* Aufgaben:
A – Prüfe anhand des Textauszugs, ob diese Aussagen zutreffen: (i) Guérot würde grundsätzlich gern an die Universität Bonn zurückkehren. (ii) Guérot ist aus Wien nach Bonn gegangen. (iii) Für eine normale Professur wäre Guérot sicher nach Bonn gekommen. Antworte jeweils mit Ja oder Nein und zitiere die entscheidenden Worte wörtlich.
B – Entnimm sämtliche Zeilen der Dateneinträge und gib sie wortgetreu wieder. Die Bilder lässt du in der Antwort weg.

* Textauszug:
"Der Versuch, Unrecht aufzudecken, wird vereitelt"

Seite 2: Ulrike Guérot: Rückkehr zur Uni Bonn denkbar?

Die Frage, die sich bei allen Fällen stellt, die vor dem Arbeitsgericht landen: Wollen Sie überhaupt dahin zurück, wo Sie nicht willkommen sind?

Ulrike Guérot:Ich würde prinzipiell gerne an die Universität Bonn zurück, vor allem, weil die Professur für Europapolitik dort verbunden ist mit der Ko-Direktion des [Europa-Forschungszentrums] Centre Ernst Robert Curtius (Cerc). Das hat mich sehr gereizt. Deswegen bin ich ja überhaupt aus Wien nach Bonn, für eine normale Professur wäre ich wahrscheinlich nicht gekommen.

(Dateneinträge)
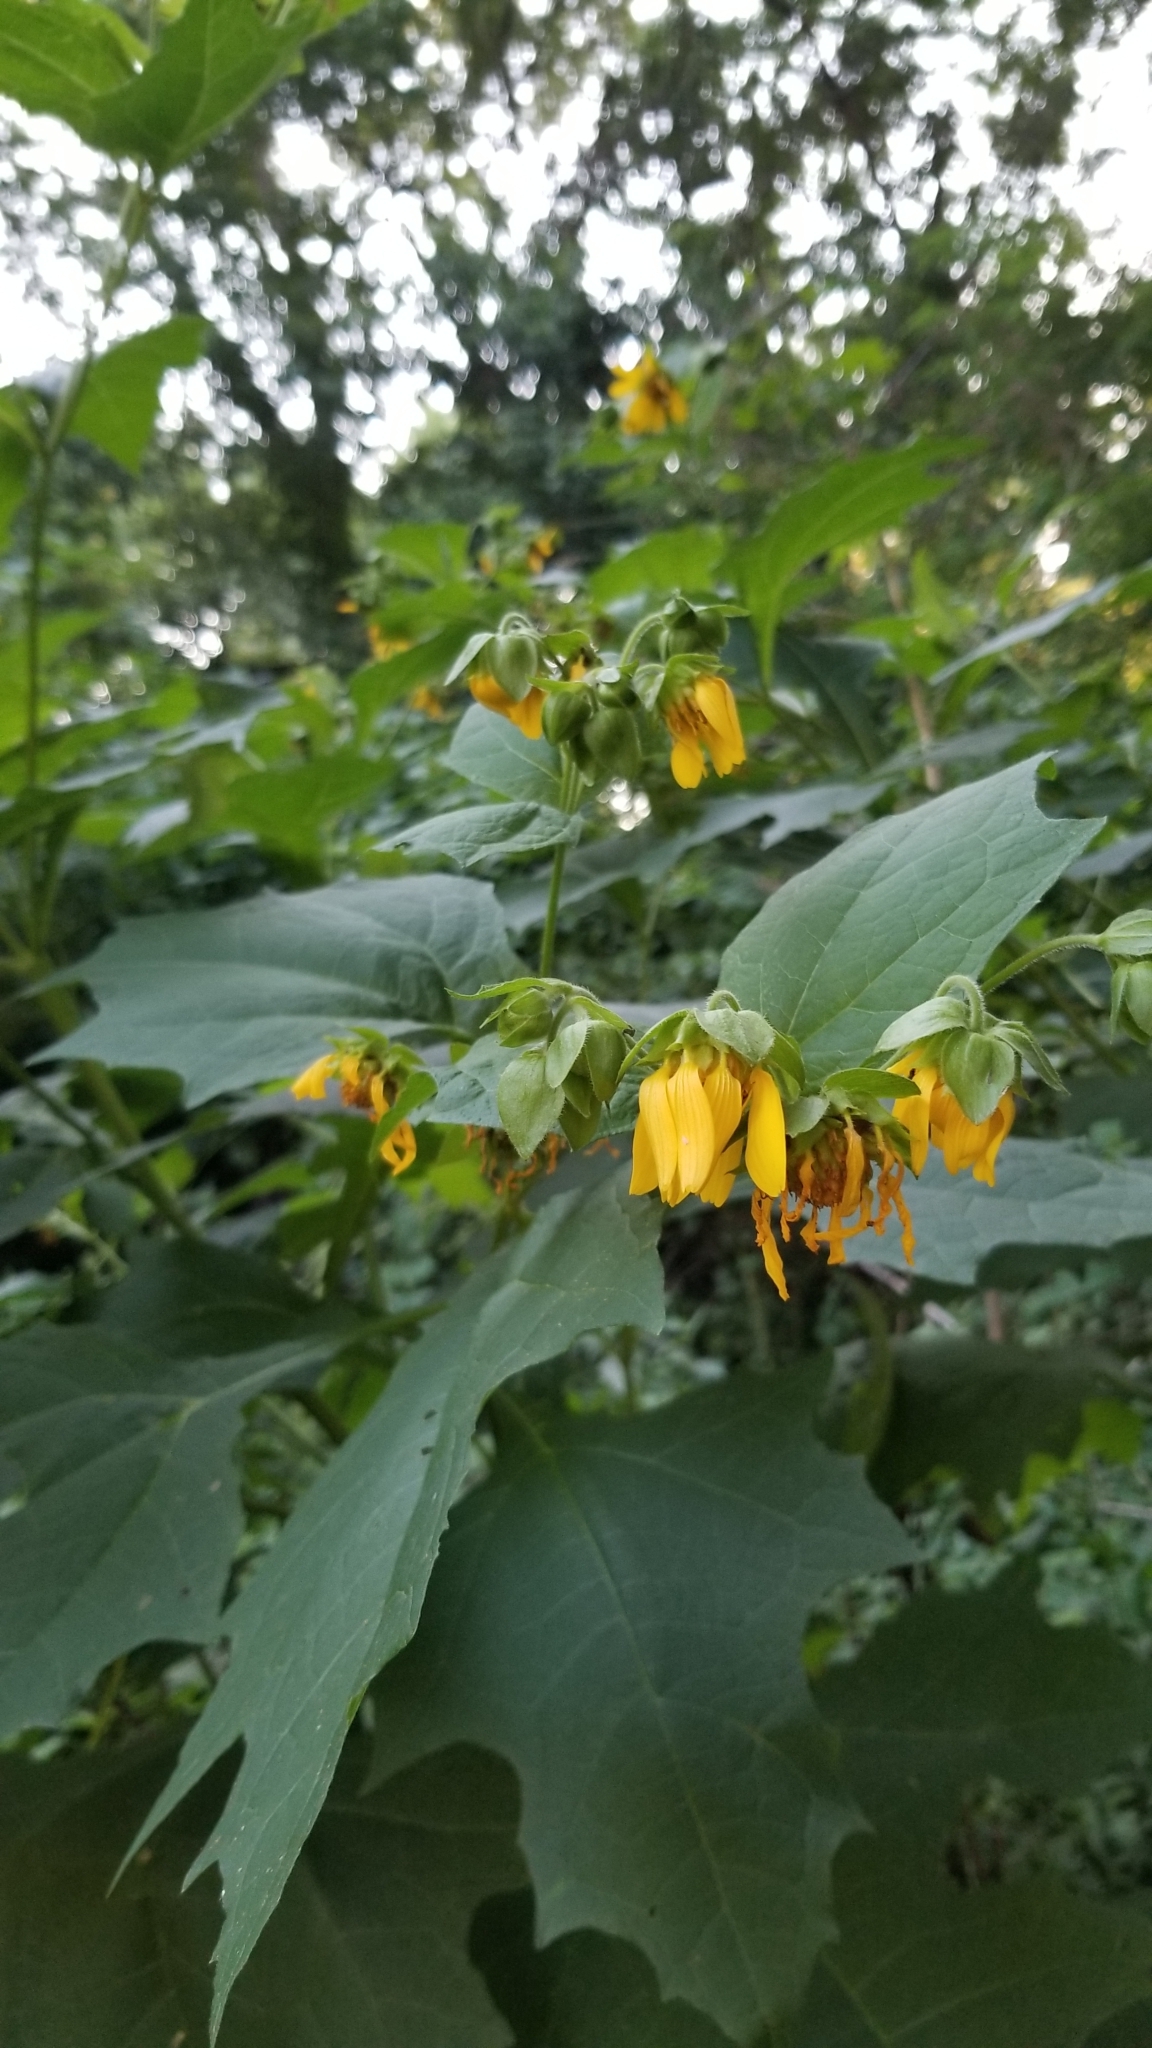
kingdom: Plantae
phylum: Tracheophyta
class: Magnoliopsida
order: Asterales
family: Asteraceae
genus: Smallanthus
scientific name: Smallanthus uvedalia
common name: Bear's-foot
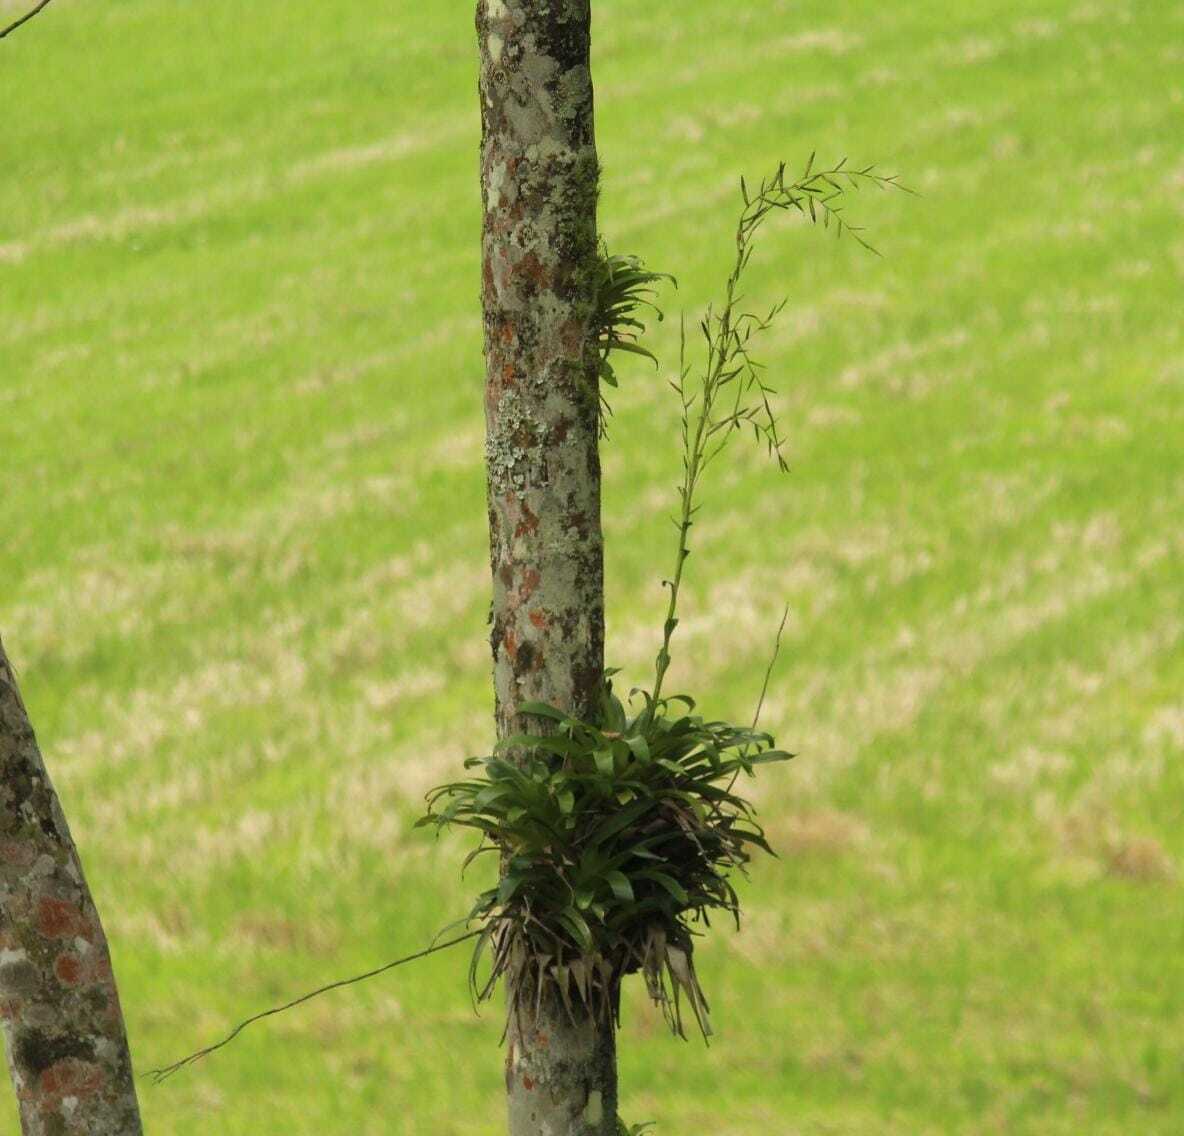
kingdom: Plantae
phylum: Tracheophyta
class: Liliopsida
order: Poales
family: Bromeliaceae
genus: Vriesea
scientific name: Vriesea rubroviridis
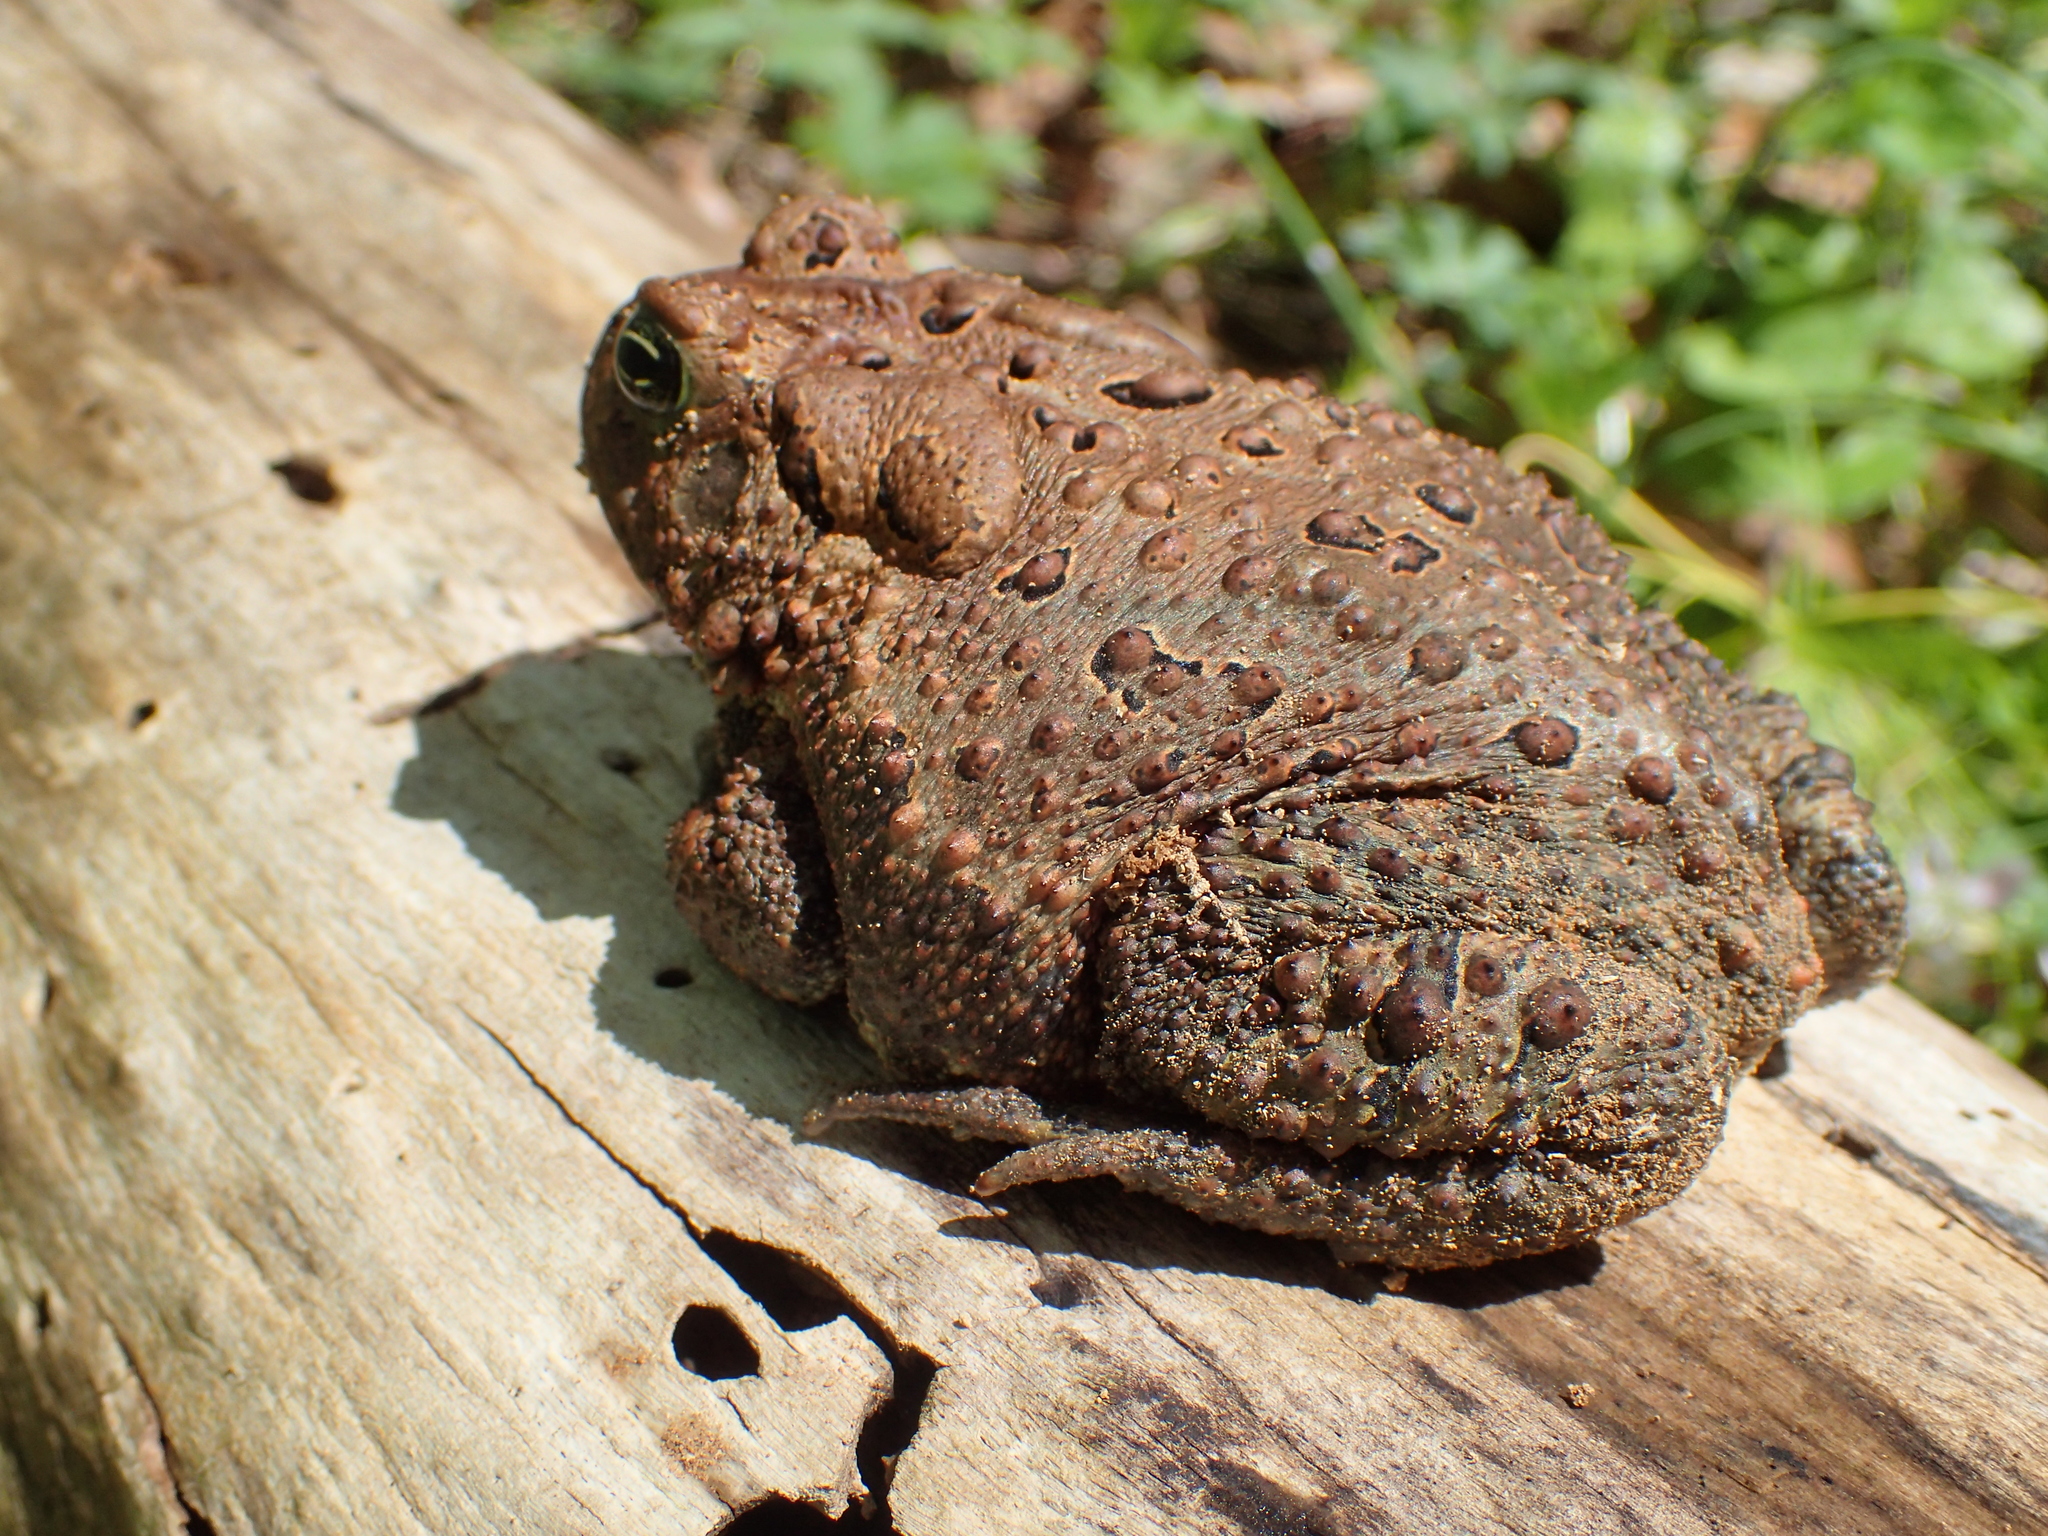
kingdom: Animalia
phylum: Chordata
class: Amphibia
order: Anura
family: Bufonidae
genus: Anaxyrus
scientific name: Anaxyrus americanus
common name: American toad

* Lösungen:
A –
(i) Ja: „Ich würde prinzipiell gerne an die Universität Bonn zurück“
(ii) Ja: „Deswegen bin ich ja überhaupt aus Wien nach Bonn“
(iii) Nein: „für eine normale Professur wäre ich wahrscheinlich nicht gekommen“

B –
kingdom: Plantae
phylum: Tracheophyta
class: Magnoliopsida
order: Asterales
family: Asteraceae
genus: Smallanthus
scientific name: Smallanthus uvedalia
common name: Bear's-foot
kingdom: Plantae
phylum: Tracheophyta
class: Liliopsida
order: Poales
family: Bromeliaceae
genus: Vriesea
scientific name: Vriesea rubroviridis
kingdom: Animalia
phylum: Chordata
class: Amphibia
order: Anura
family: Bufonidae
genus: Anaxyrus
scientific name: Anaxyrus americanus
common name: American toad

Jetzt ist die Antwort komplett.